Project/Area Number |
22KJ2291
|
Project/Area Number (Other) |
22J14202 (2022)
|
Research Category |
Grant-in-Aid for JSPS Fellows
|
Allocation Type | Multi-year Fund (2023) Single-year Grants (2022) |
Section | 国内 |
Review Section |
Basic Section 61050:Intelligent robotics-related
|
Research Institution | Nara Institute of Science and Technology |
Principal Investigator |
Kuo ChengーYu 奈良先端科学技術大学院大学, 先端科学技術研究科, 特別研究員(DC2)
|
Project Period (FY) |
2023-03-08 – 2024-03-31
|
Project Status |
Completed (Fiscal Year 2023)
|
Budget Amount *help |
¥1,700,000 (Direct Cost: ¥1,700,000)
Fiscal Year 2023: ¥800,000 (Direct Cost: ¥800,000)

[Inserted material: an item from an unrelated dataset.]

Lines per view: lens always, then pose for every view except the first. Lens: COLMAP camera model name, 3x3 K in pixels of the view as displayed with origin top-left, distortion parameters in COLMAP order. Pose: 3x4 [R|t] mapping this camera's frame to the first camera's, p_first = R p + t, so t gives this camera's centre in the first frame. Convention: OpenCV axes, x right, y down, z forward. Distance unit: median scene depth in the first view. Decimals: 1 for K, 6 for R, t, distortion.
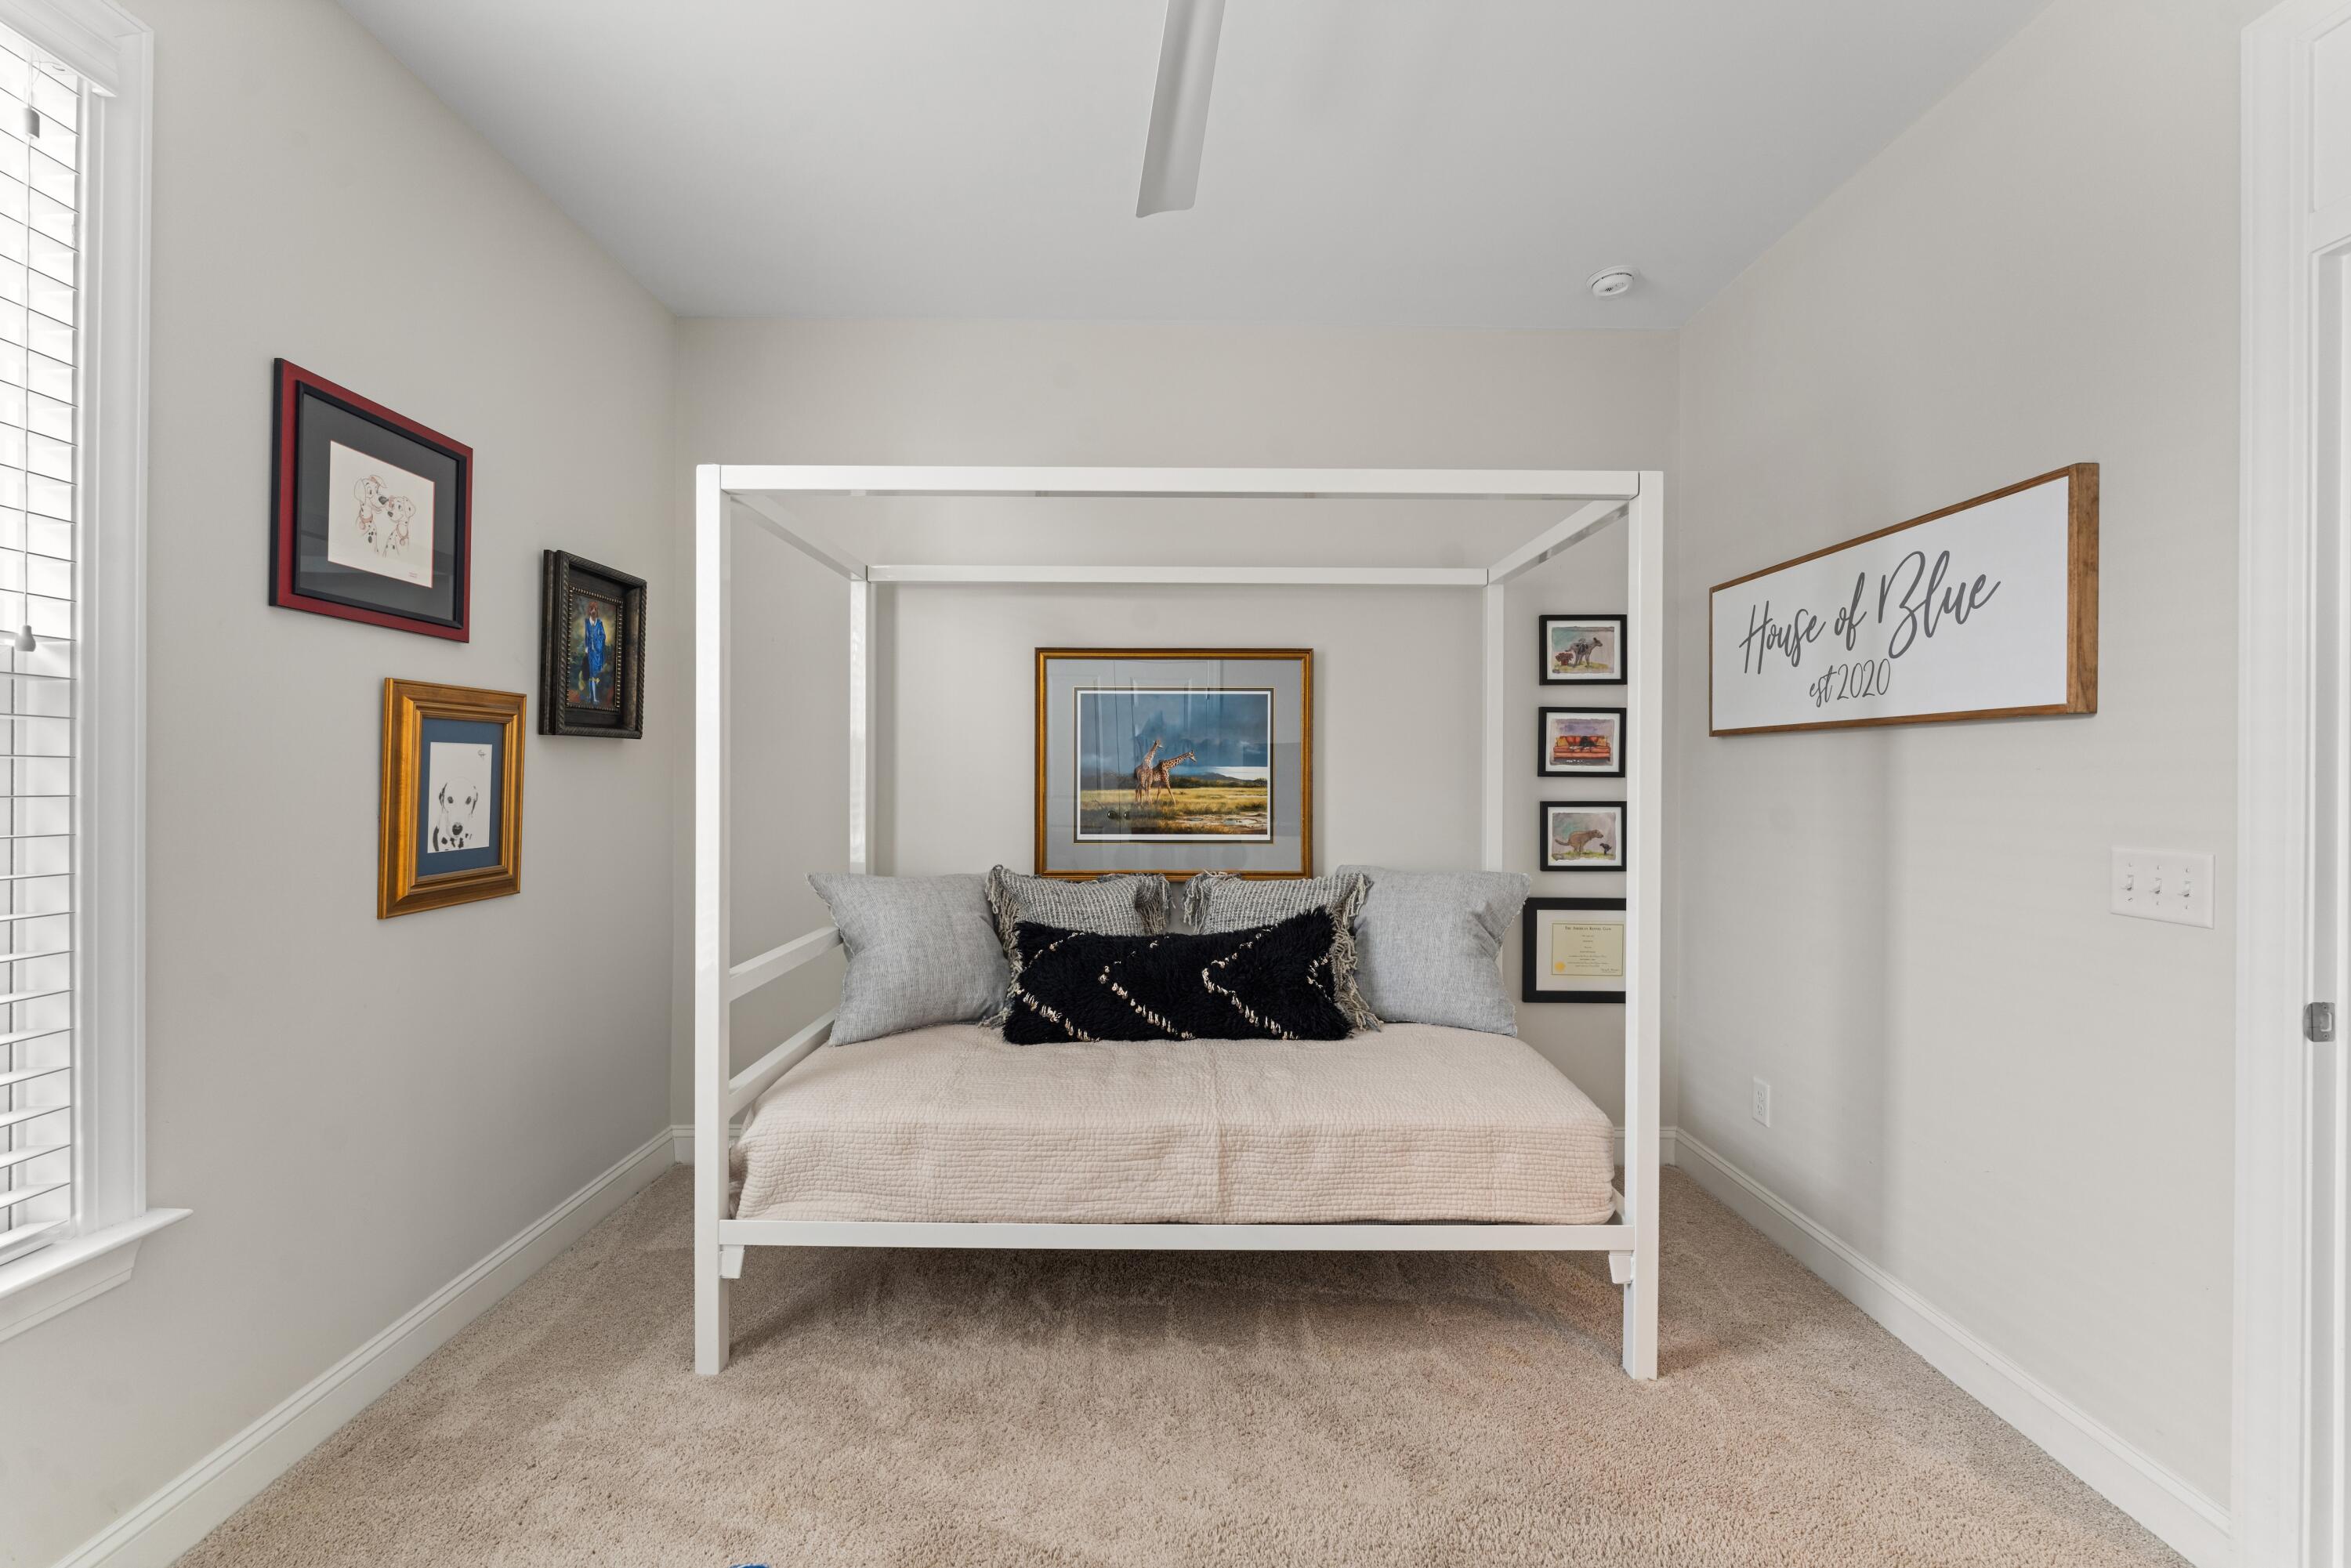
lens RADIAL K [[962.3, 0, 1168.4], [0, 962.3, 777.4], [0, 0, 1]] dist [0.013466, -0.012251]
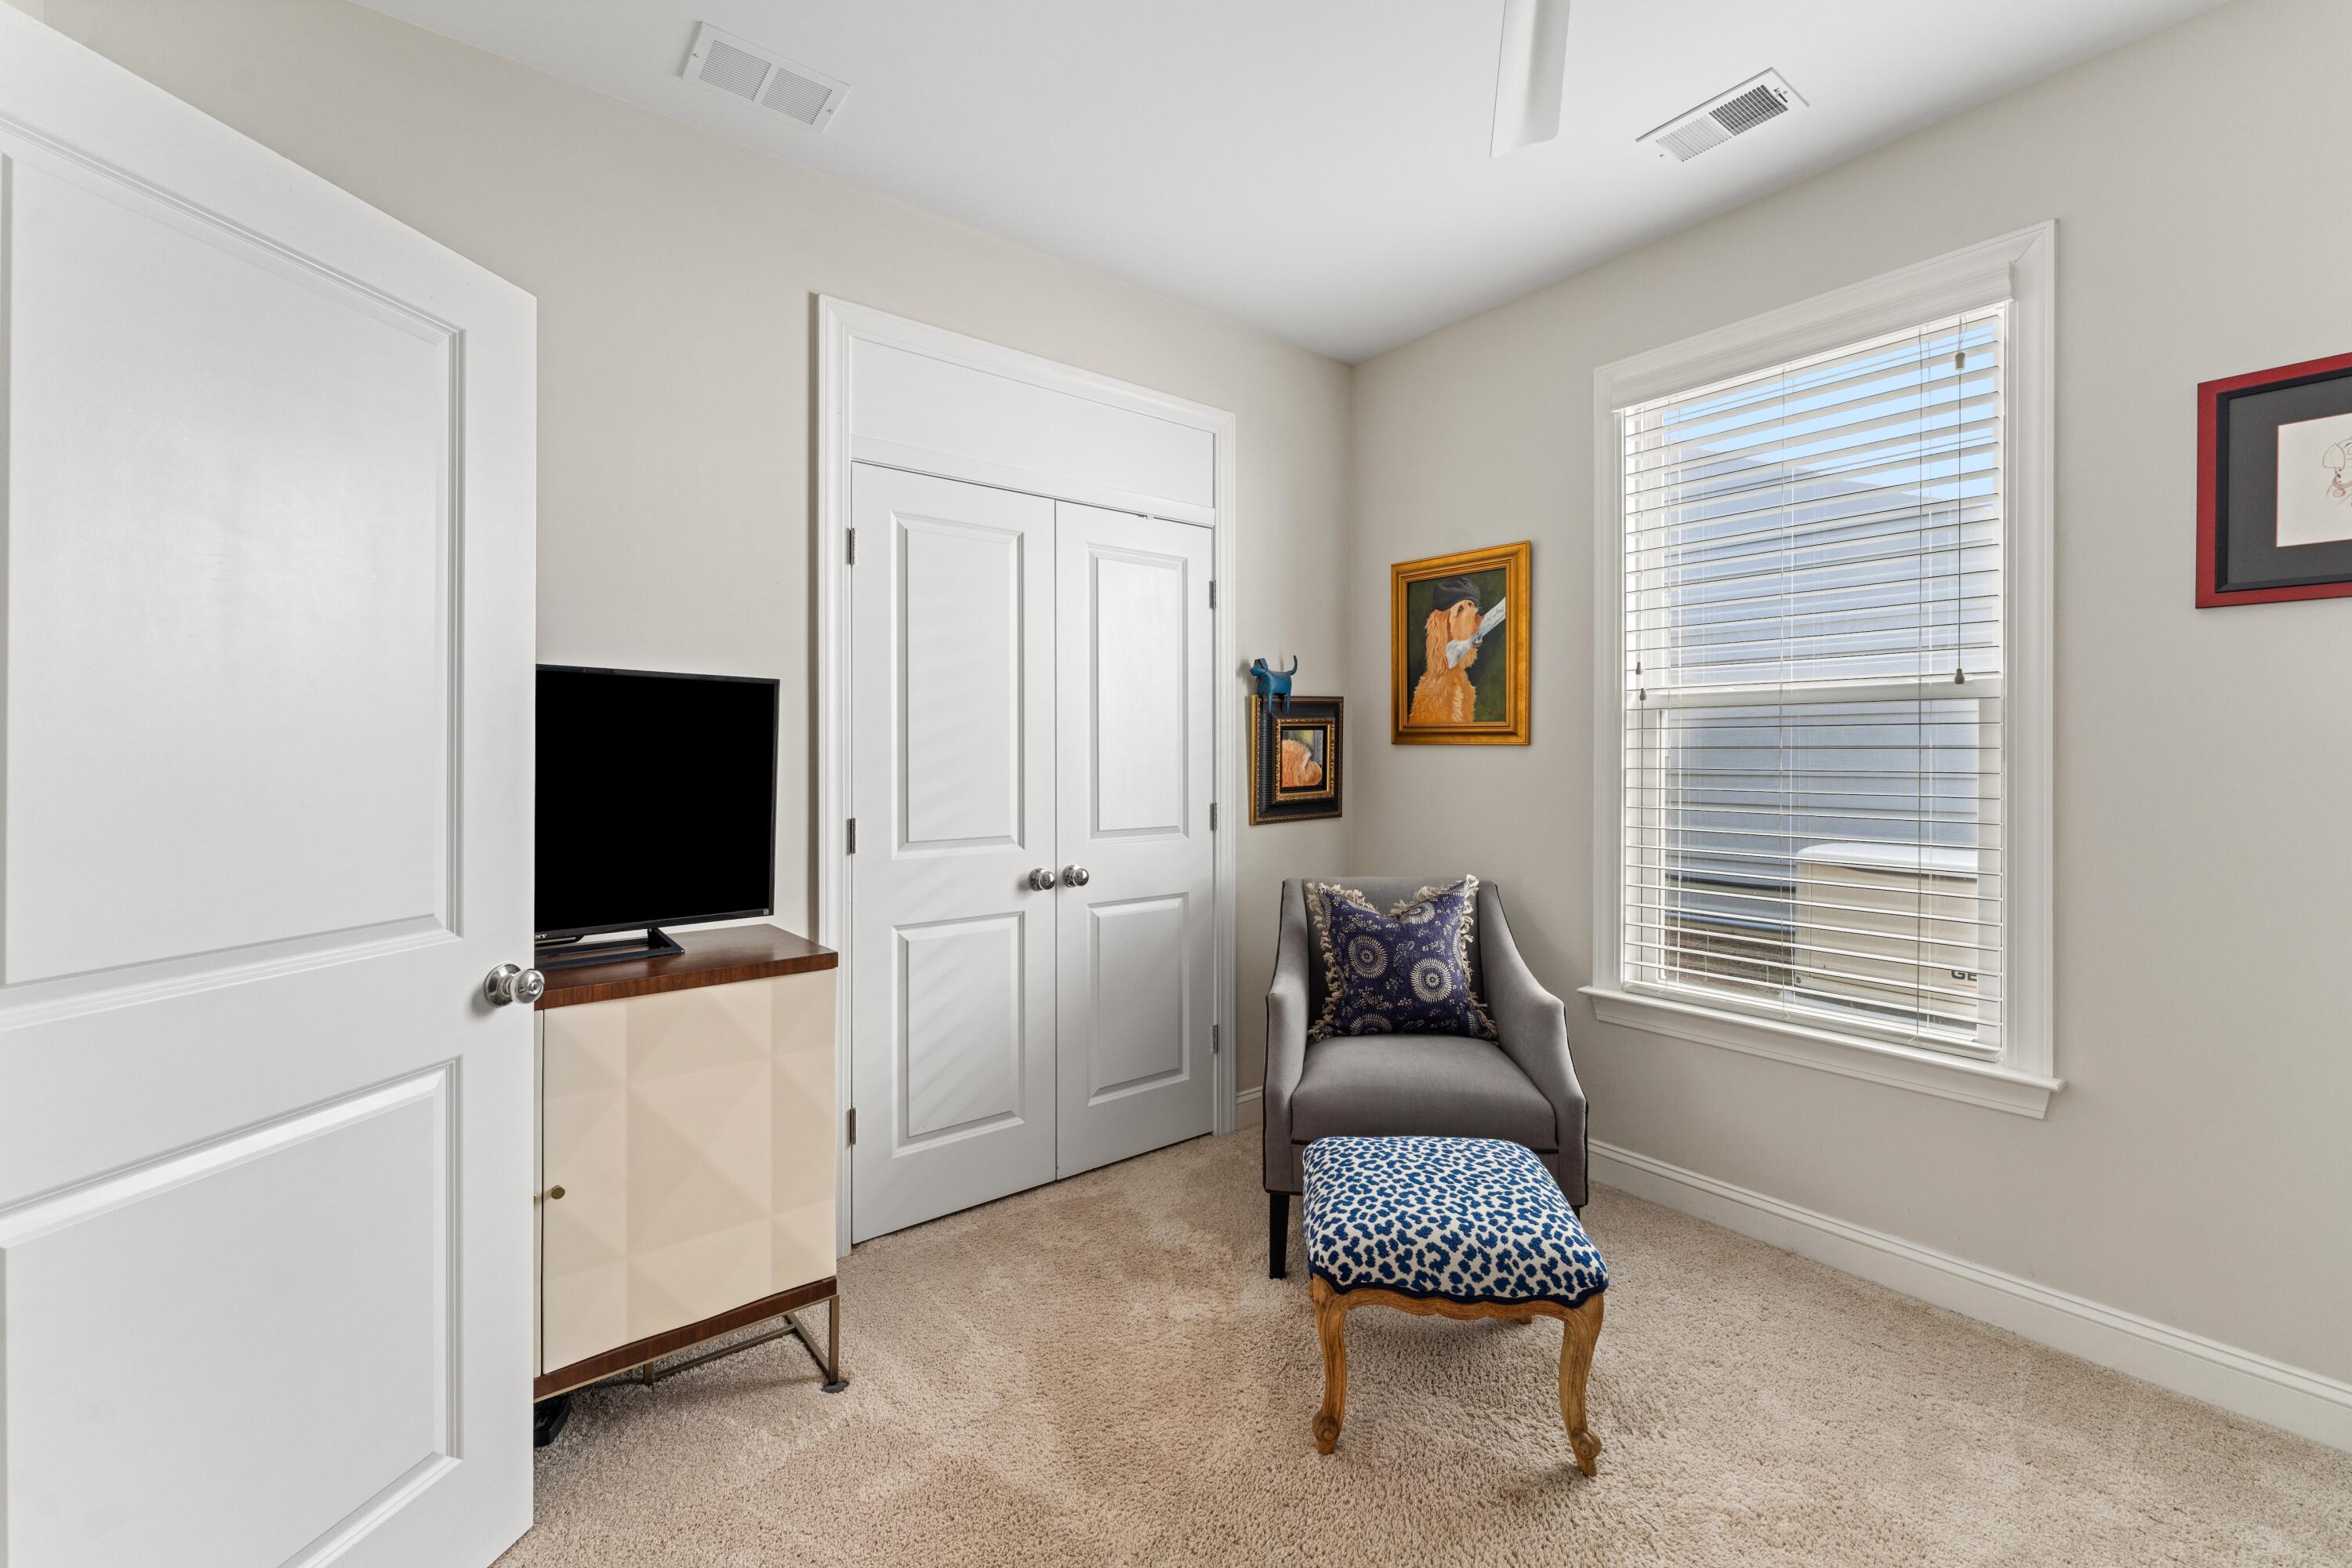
lens RADIAL K [[966.3, 0, 1176.3], [0, 966.3, 761.5], [0, 0, 1]] dist [0.000716, -0.000119]
pose [[-0.793804, -0.001457, -0.608172, 0.516425], [-0.007189, 0.999950, 0.006988, -0.000353], [0.608131, 0.009919, -0.793775, 0.885246]]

Fiscal Year 2022: ¥900,000 (Direct Cost: ¥900,000)
|
Keywords | Model-based RL / Compliant robots / Physics Energy / モデルベース強化学習 / 弾性ロボット / 二脚ロボット / 確率手法 |
Outline of Research at the Start |
This research focuses on Model-based Reinforcement Learning (MBRL) for compliant biped locomotion. MBRL is highly sample-efficient and capable of on-site learning, making it a significant advantage over model-free approaches and better-suited for modern biped robots' high complexity.
|
Outline of Annual Research Achievements |
Previously, we have been using Model-based Reinforcement Learning (MBRL) to understand the robot's preserving energy and characterize its interaction (dynamics) with its energy-flowing property based on the law of energy conservation. This year, we have made progress this year by extending our achievements and applying the MBRL approach to teach the robot how to walk on even or uneven terrain at different speeds. To achieve a higher control frequency, we introduced actuators as energy sources into the energy-flowing system to reduce the state's dimensions and achieve higher control frequency. Furthermore, we have used the robot's energy-formulated state and the law of conservation of energy to design a walking trajectory in terms of energy formulation. This ensures both robot dynamics and tasks are formulated in the same representation and a general manner. For verifying our approach's effectiveness, we conducted experiments using a simulated spring-loaded biped robot in a physics simulator. Results show that our approach can generalize across skill conditions, including different terrains and walking speeds. The walking skills are acquired using a compact 9-dimensional energy-formulated state, on-site learning ability, and learning with only a few minutes of samples. Besides developing learning algorithms, we are also creating a hardware robot that meets the requirements for our application. Regarding its progress, we are refining the initial design and plan to build the first prototype soon. With this hardware robot, we can test our approach in real-world scenarios.
|